Many modellers focus on the transactions recorded by the source systems, and model the data warehouse design straight off the transactional system by merely denormalising the descriptive entity tables as dimensional tables. In some cases there may be a one-to-one correspondence between the source system transaction tables and the business processes you need to represent, but you cannot take that for granted by merely modelling off the transactional system. You have to analyse the business processes as the business sees and applies them, and make sure they are correctly represented by the “transactional” fact tables.
Summary and aggregate fact tables can be created at a later stage to address performance or specific summarisation requirements, but if the transactional facts do not represent the business processes at the most detail grain, then the users will not be able to determine the information they require, or drill down to that level of detail when required.
Sin no. 7: Not designing for and “fetching” all the related data
I will illustrate this with the “supermarket analogy”. When you have to rush to the supermarket to get nappies, toilet paper, bread or whatever the urgent need was, you also get a lot of non-urgent items, like the beer, milk, butter, cheese, toothpaste and washing powder, to ensure you don’t need another urgent little mission sometime soon.
So you apply the same principle to data warehouse design (and implementation).
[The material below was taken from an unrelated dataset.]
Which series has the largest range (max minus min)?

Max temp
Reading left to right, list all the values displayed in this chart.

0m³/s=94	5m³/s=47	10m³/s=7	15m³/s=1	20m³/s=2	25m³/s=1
As an example, if have to get the “claimed amounts” and “paid amounts” for each claim for the CEO’s urgent dashboard (aren’t they always urgent?), then you get all the data related to the claim and the claim payment processes – all the relevant dates (and the typical claims and claims payment processes have many related dates), by whom it was claimed, to whom it was paid, when (OK, we’ve covered that already), into which account, authorized by who, for what item or which treatment, related to which policy, by which provider, and so on. That way, the data for any related query, report or dashboard that you may need in the future is already readily available in the data warehouse. It also has the side benefit that you don’t have to change the ETL process any time soon to fetch more of the related data.
You may think you don’t have time to do it because of the urgent need. Believe me, it takes way more time to re-analyse, change and extend it the next time round for the urgent need that arises down the line. The psychological advantage you have is that if it took a short while longer the first time, you have set the bar for expectations already – so when you deliver faster the next time, because all the data is readily available, you perform and deliver above expectations.
Concluding comments
I often hear or read that dimensional data warehouses are limited – limited in what business requirements they can provide information for, and limited in flexibility. These claims are often toted by big data vendors, who want to muscle their technology into the staging area, or advocates of other modelling styles, like vault models. If you avoid the seven deadly sins described above, your models should be extensible, flexible, and very rich in the amount and depth of information they can provide.
Hopefully by avoiding these seven sinful practices, you will design and implement more efficient and better maintainable data warehouse databases – ones that are even more immune to the inevitable changes that will occur.